• Task objective:
Exact reproduction is required for the lines below starting at the line with "with regulatory potency" and ending at the line with "In the context", both included. No other lines, and no pictures.

• Records to use:
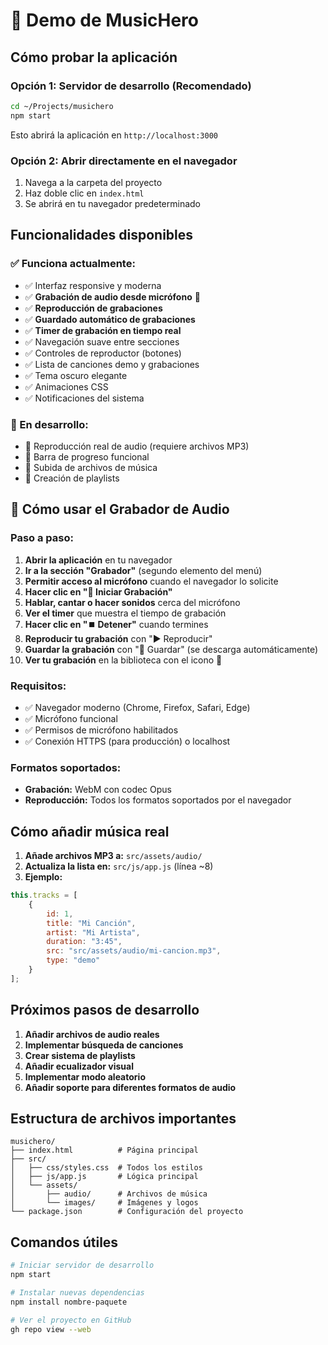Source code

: # 🎵 Demo de MusicHero

## Cómo probar la aplicación

### Opción 1: Servidor de desarrollo (Recomendado)
```bash
cd ~/Projects/musichero
npm start
```
Esto abrirá la aplicación en `http://localhost:3000`

### Opción 2: Abrir directamente en el navegador
1. Navega a la carpeta del proyecto
2. Haz doble clic en `index.html`
3. Se abrirá en tu navegador predeterminado

## Funcionalidades disponibles

### ✅ Funciona actualmente:
- ✅ Interfaz responsive y moderna
- ✅ **Grabación de audio desde micrófono** 🎤
- ✅ **Reproducción de grabaciones**
- ✅ **Guardado automático de grabaciones**
- ✅ **Timer de grabación en tiempo real**
- ✅ Navegación suave entre secciones
- ✅ Controles de reproductor (botones)
- ✅ Lista de canciones demo y grabaciones
- ✅ Tema oscuro elegante
- ✅ Animaciones CSS
- ✅ Notificaciones del sistema

### 🔄 En desarrollo:
- 🔄 Reproducción real de audio (requiere archivos MP3)
- 🔄 Barra de progreso funcional
- 🔄 Subida de archivos de música
- 🔄 Creación de playlists

## 🎤 Cómo usar el Grabador de Audio

### Paso a paso:
1. **Abrir la aplicación** en tu navegador
2. **Ir a la sección "Grabador"** (segundo elemento del menú)
3. **Permitir acceso al micrófono** cuando el navegador lo solicite
4. **Hacer clic en "🎤 Iniciar Grabación"**
5. **Hablar, cantar o hacer sonidos** cerca del micrófono
6. **Ver el timer** que muestra el tiempo de grabación
7. **Hacer clic en "⏹️ Detener"** cuando termines
8. **Reproducir tu grabación** con "▶️ Reproducir"
9. **Guardar la grabación** con "💾 Guardar" (se descarga automáticamente)
10. **Ver tu grabación** en la biblioteca con el icono 🎤

### Requisitos:
- ✅ Navegador moderno (Chrome, Firefox, Safari, Edge)
- ✅ Micrófono funcional
- ✅ Permisos de micrófono habilitados
- ✅ Conexión HTTPS (para producción) o localhost

### Formatos soportados:
- **Grabación:** WebM con codec Opus
- **Reproducción:** Todos los formatos soportados por el navegador

## Cómo añadir música real

1. **Añade archivos MP3 a:** `src/assets/audio/`
2. **Actualiza la lista en:** `src/js/app.js` (línea ~8)
3. **Ejemplo:**
```javascript
this.tracks = [
    {
        id: 1,
        title: "Mi Canción",
        artist: "Mi Artista",
        duration: "3:45",
        src: "src/assets/audio/mi-cancion.mp3",
        type: "demo"
    }
];
```

## Próximos pasos de desarrollo

1. **Añadir archivos de audio reales**
2. **Implementar búsqueda de canciones**
3. **Crear sistema de playlists**
4. **Añadir ecualizador visual**
5. **Implementar modo aleatorio**
6. **Añadir soporte para diferentes formatos de audio**

## Estructura de archivos importantes

```
musichero/
├── index.html          # Página principal
├── src/
│   ├── css/styles.css  # Todos los estilos
│   ├── js/app.js       # Lógica principal
│   └── assets/
│       ├── audio/      # Archivos de música
│       └── images/     # Imágenes y logos
└── package.json        # Configuración del proyecto
```

## Comandos útiles

```bash
# Iniciar servidor de desarrollo
npm start

# Instalar nuevas dependencias
npm install nombre-paquete

# Ver el proyecto en GitHub
gh repo view --web
```
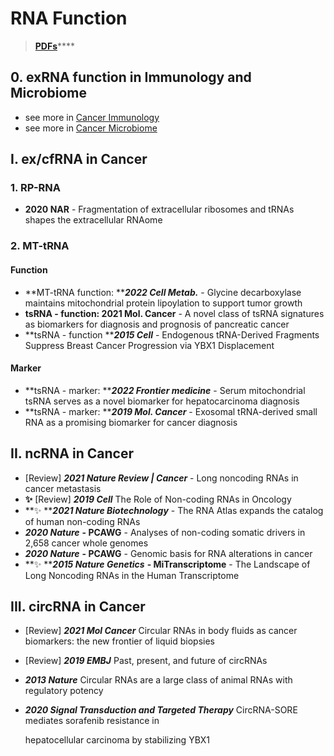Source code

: # RNA Function

> [**PDFs**](https://cloud.tsinghua.edu.cn/d/07d2b19d6b284ebea5ea/?p=%2F1.%20Precision%20Medicine\&mode=list)****

## 0. exRNA function in Immunology and Microbiome

* see more in [Cancer Immunology](cancer-immunology.md#1-exrna-function-in-immunology)
* see more in [Cancer Microbiome](cancer-microbiome.md#i-exrna-function-in-host-and-microbe)

## I. ex/cfRNA in Cancer

### 1. RP-RNA

* **2020 NAR** - Fragmentation of extracellular ribosomes and tRNAs shapes the extracellular RNAome

### 2. MT-tRNA

#### Function

* **MT-tRNA function: **_**2022 Cell Metab.**_ - Glycine decarboxylase maintains mitochondrial protein lipoylation to support tumor growth
* **tsRNA - function: 2021 Mol. Cancer** - A novel class of tsRNA signatures as biomarkers for diagnosis and prognosis of pancreatic cancer
* **tsRNA - function **_**2015 Cell**_ - Endogenous tRNA-Derived Fragments Suppress Breast Cancer Progression via YBX1 Displacement

#### Marker

* **tsRNA - marker: **_**2022 Frontier medicine**_ - Serum mitochondrial tsRNA serves as a novel biomarker for hepatocarcinoma diagnosis
* **tsRNA - marker: **_**2019 Mol. Cancer**_ - Exosomal tRNA-derived small RNA as a promising biomarker for cancer diagnosis



## II. ncRNA in Cancer

* \[Review] _**2021 Nature Review | Cancer**_ - Long noncoding RNAs in cancer metastasis
* **✨** \[Review] _**2019 Cell**_ The Role of Non-coding RNAs in Oncology
* **✨ **_**2021 Nature Biotechnology**_ - The RNA Atlas expands the catalog of human non-coding RNAs
* _**2020 Nature**_ **- PCAWG** - Analyses of non-coding somatic drivers in 2,658 cancer whole genomes
* _**2020 Nature**_ **- PCAWG** - Genomic basis for RNA alterations in cancer
* **✨ **_**2015 Nature Genetics**_ **- MiTranscriptome** - The Landscape of Long Noncoding RNAs in the Human Transcriptome

## III. circRNA in Cancer

* \[Review] _**2021 Mol Cancer**_ Circular RNAs in body fluids as cancer biomarkers: the new frontier of liquid biopsies
* \[Review] _**2019 EMBJ**_ Past, present, and future of circRNAs
* _**2013 Nature**_ Circular RNAs are a large class of animal RNAs with regulatory potency
*   _**2020 Signal Transduction and Targeted Therapy**_ CircRNA-SORE mediates sorafenib resistance in

    hepatocellular carcinoma by stabilizing YBX1



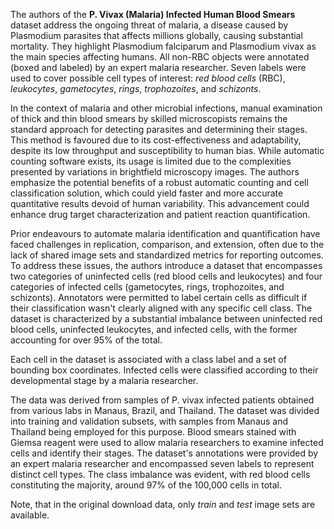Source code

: The authors of the **P. Vivax (Malaria) Infected Human Blood Smears** dataset address the ongoing threat of malaria, a disease caused by Plasmodium parasites that affects millions globally, causing substantial mortality. They highlight Plasmodium falciparum and Plasmodium vivax as the main species affecting humans. All non-RBC objects were annotated (boxed and labeled) by an expert malaria researcher. Seven labels were used to cover possible cell types of interest: *red blood cells* (RBC), *leukocytes*, *gametocytes*, *rings*, *trophozoites*, and *schizonts*.

In the context of malaria and other microbial infections, manual examination of thick and thin blood smears by skilled microscopists remains the standard approach for detecting parasites and determining their stages. This method is favoured due to its cost-effectiveness and adaptability, despite its low throughput and susceptibility to human bias. While automatic counting software exists, its usage is limited due to the complexities presented by variations in brightfield microscopy images. The authors emphasize the potential benefits of a robust automatic counting and cell classification solution, which could yield faster and more accurate quantitative results devoid of human variability. This advancement could enhance drug target characterization and patient reaction quantification.

Prior endeavours to automate malaria identification and quantification have faced challenges in replication, comparison, and extension, often due to the lack of shared image sets and standardized metrics for reporting outcomes. To address these issues, the authors introduce a dataset that encompasses two categories of uninfected cells (red blood cells and leukocytes) and four categories of infected cells (gametocytes, rings, trophozoites, and schizonts). Annotators were permitted to label certain cells as difficult if their classification wasn't clearly aligned with any specific cell class. The dataset is characterized by a substantial imbalance between uninfected red blood cells, uninfected leukocytes, and infected cells, with the former accounting for over 95% of the total.

Each cell in the dataset is associated with a class label and a set of bounding box coordinates. Infected cells were classified according to their developmental stage by a malaria researcher.

The data was derived from samples of P. vivax infected patients obtained from various labs in Manaus, Brazil, and Thailand. The dataset was divided into training and validation subsets, with samples from Manaus and Thailand being employed for this purpose. Blood smears stained with Giemsa reagent were used to allow malaria researchers to examine infected cells and identify their stages. The dataset's annotations were provided by an expert malaria researcher and encompassed seven labels to represent distinct cell types. The class imbalance was evident, with red blood cells constituting the majority, around 97% of the 100,000 cells in total.

Note, that in the original download data, only *train* and *test* image sets are available.
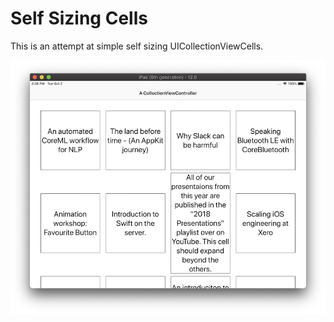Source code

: # Self Sizing Cells

This is an attempt at simple self sizing UICollectionViewCells.

![](example.png)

• Response to the exercise:
* _**2013 Nature**_ Circular RNAs are a large class of animal RNAs with regulatory potency
*   _**2020 Signal Transduction and Targeted Therapy**_ CircRNA-SORE mediates sorafenib resistance in

    hepatocellular carcinoma by stabilizing YBX1



Source code

: The authors of the **P. Vivax (Malaria) Infected Human Blood Smears** dataset address the ongoing threat of malaria, a disease caused by Plasmodium parasites that affects millions globally, causing substantial mortality. They highlight Plasmodium falciparum and Plasmodium vivax as the main species affecting humans. All non-RBC objects were annotated (boxed and labeled) by an expert malaria researcher. Seven labels were used to cover possible cell types of interest: *red blood cells* (RBC), *leukocytes*, *gametocytes*, *rings*, *trophozoites*, and *schizonts*.

In the context of malaria and other microbial infections, manual examination of thick and thin blood smears by skilled microscopists remains the standard approach for detecting parasites and determining their stages. This method is favoured due to its cost-effectiveness and adaptability, despite its low throughput and susceptibility to human bias. While automatic counting software exists, its usage is limited due to the complexities presented by variations in brightfield microscopy images. The authors emphasize the potential benefits of a robust automatic counting and cell classification solution, which could yield faster and more accurate quantitative results devoid of human variability. This advancement could enhance drug target characterization and patient reaction quantification.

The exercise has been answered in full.